----- DATA
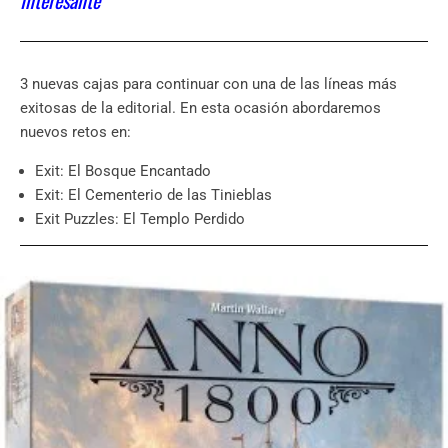
3 nuevas cajas para continuar con una de las líneas más
exitosas de la editorial. En esta ocasión abordaremos
nuevos retos en:
Exit: El Bosque Encantado
Exit: El Cementerio de las Tinieblas
Exit Puzzles: El Templo Perdido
----------
→ EXERCISE PROMPT: Copy the text from every item above, line for line, with no changes. Leave the pictures out.

→ ANSWER TO THIS EXERCISE:
3 nuevas cajas para continuar con una de las líneas más
exitosas de la editorial. En esta ocasión abordaremos
nuevos retos en:
Exit: El Bosque Encantado
Exit: El Cementerio de las Tinieblas
Exit Puzzles: El Templo Perdido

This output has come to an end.